Members of the UAW join Vermont Sen. Bernie Sanders, far left, on strike picket outside General Motors’ Detroit-Hamtramck assembly plant in Detroit, Sept. 25, 2019.
Michael Whelan | CNBC Money
DETROIT — If the UAW decides to go on strike against Detroit’s Big Three automakers when current labor contracts expire next month, the economic impact could quickly run into the billions, according to an auto workers union. report released Thursday.
Nearly 150,000 UAW workers shut down General Motors, Ford and star After 10 days, more than $5 billion in economic damage would result, according to Anderson Economic Group, a Michigan-based consultancy that closely tracks such events.
motor generator set The total economic damage is estimated by calculating potential losses to UAW workers, manufacturers and the broader auto industry if the parties are unable to reach a tentative agreement before the current contract expires at 11:59 p.m. ET on Sept. 14.

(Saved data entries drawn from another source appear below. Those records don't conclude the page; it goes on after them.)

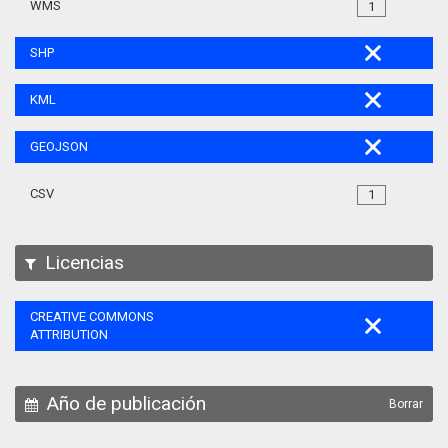
WMS
1
SHP
KML
GEOJSON
CSV
1
Licencias
CREATIVE COMMONS
ATTRIBUTION
Año de publicación
Borrar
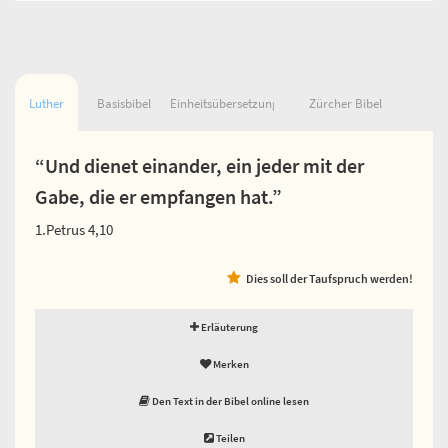
Luther
Basisbibel
Einheitsübersetzung
Zürcher Bibel
“Und dienet einander, ein jeder mit der
Gabe, die er empfangen hat.”
1.Petrus 4,10
Dies soll der Taufspruch werden!
Erläuterung
Merken
Den Text in der Bibel online lesen
Teilen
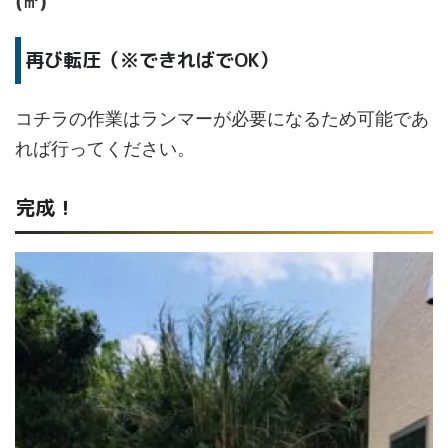
(㎥)
再び転圧（※できればでOK）
コチラの作業はランマーが必要になるため可能であ
れば行ってください。
完成！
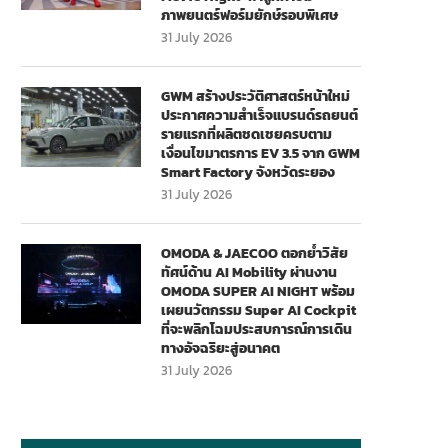
ภาพยนตร์ฟอร์มยักษ์รอบพิเศษ
31 July 2026
GWM สร้างประวัติศาสตร์หน้าใหม่
ประกาศความสำเร็จแบรนด์รถยนต์
รายแรกที่ผลิตชดเชยครบตาม
เงื่อนไขมาตรการ EV 3.5 จาก GWM
Smart Factory จังหวัดระยอง
31 July 2026
OMODA & JAECOO ตอกย้ำวิสัย
ทัศน์ด้าน AI Mobility ผ่านงาน
OMODA SUPER AI NIGHT พร้อม
เผยนวัตกรรม Super AI Cockpit
ที่จะพลิกโฉมประสบการณ์การเดิน
ทางอัจฉริยะสู่อนาคต
31 July 2026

“Even if there is a very brief strike, the losses to consumers and dealers will usually not be much impacted,” said Tyler Theile, vice president of AEG. The industry looks different than it did during the last UAW strike.”
Talks between the Detroit automaker and the UAW collapsed during the final round of talks in 2019, leading to a 40-day nationwide strike at GM. The automaker said the strike cost it about $3.6 billion in lost earnings for the year.
During past negotiations, the UAW chose a lead company among the Big Three and targeted initial collective bargaining efforts, including threatening a strike. But the new union leadership, already more aggressive than in recent history, has made no commitment to limit such efforts to just one automaker, leaving all three automakers more vulnerable.
“This year is different than 2019,” AEG chief executive Patrick Anderson said in a webinar with the Automotive Press Association on Thursday. “The environment is different now.”
UAW President Shawn Fain reiterated at a Facebook Live event on Tuesday that the contract expiration was a deadline, not a recommendation. He said the union had no plans to extend the current contract to allow negotiations to continue without a strike, which had been common practice in the past.
The impact on these companies will vary depending on their U.S. operations and employees.
According to AEG, the 10-day strike will cost GM $380 million. That compares with Ford’s estimate of $325 million and Stellantis’ estimate of $285 million.
AEG’s estimates do not include UAW strike wages or strike wage assessments, unemployment benefits or unemployment taxes, payroll taxes, and other potential effects such as settlement bonuses.
AEG’s report came a day after RBC Capital said the strike’s potential impact on automakers may be “overblown.” Analyst Tom Narayan said in an investor note that GM’s “sharp rebound” following the 2019 shutdown “suggests that events like this are manageable.”
However, the strike four years ago targeted only one automaker, not all three. Simultaneous strikes could have a faster knock-on effect, especially for struggling suppliers who are still trying to recover from lower output caused by supply chain problems.